# Recent pictures of Kaiser



## rach1980 (May 1, 2008)

Well i haven't posted any pictures of Kaiser lately so i thought i would share a couple with you

Doesn't he look comfy in this picture, 1 of his fav positions to sit in










Smiling for the camera










Looking all handsome


----------



## RachyBobs (Oct 18, 2009)

Aww hes gorgeous :001_wub:


----------



## *WillsTillsBills* (May 12, 2009)

hes a real cutie!


----------



## babycham2002 (Oct 18, 2009)

ooo I think I'm in love :001_tt1::001_tt1::001_tt1:


----------



## emmilouno1 (Jan 3, 2010)

wow!! he is one good looking GSD!


----------



## Spaniel mad (Jul 17, 2009)

Is kaisers breeder is scotland????


----------



## Guest (Jan 5, 2010)

Gorgeous :wink:


----------



## mitch4 (Oct 31, 2009)

a handsom chappy :smile5:


----------



## sarahberra (Jun 26, 2009)

Nice name and great pics. The one by the couch is the best. Thanks for sharing.


----------



## lozza84 (Jul 19, 2008)

_awwww great pics!!! he is a handsome boy indeed !! :001_tt1:_


----------



## rach1980 (May 1, 2008)

Thanks for the nice comments



Spaniel mad said:


> Is kaisers breeder is scotland????


No Kaisers breeder is from near birmingham. His breeder is Nikonis GSD


----------



## Natik (Mar 9, 2008)

haha cobi likes to sit down in the same position like urs in the 1st pic.... 
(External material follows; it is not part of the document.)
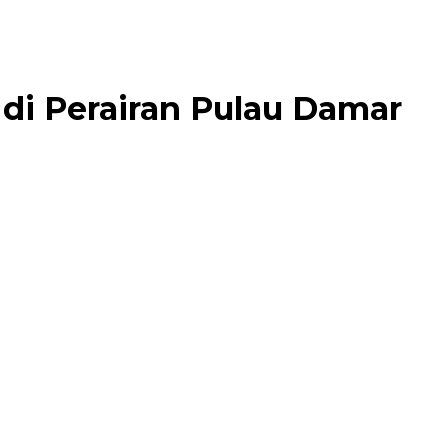
 di Perairan Pulau Damar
ur dog is really stunning... love his face :001_tt1:


----------



## sarasam (Apr 14, 2009)

Hello wotta beauty he reminded me of my gorgeous girl Ruby ( r.i.p ) brought a tear to my eyes, my girl was my universe we had almost 14 fantastic years together!!! x x x


----------



## Cavalierlover123 (May 27, 2009)

Kaiser is gorgeous!! :001_wub:


----------



## alaun (Jul 21, 2009)

Brilliant name for GSD, he looks very comfy


----------



## Matrix/Logan (May 7, 2009)

What a handsome beastie!! X


----------



## simplysardonic (Sep 1, 2009)

He's lovely


----------



## Acacia86 (Dec 30, 2008)

Definately a handsome boy!! Lol! I love the one of him laid down by the sofa!


----------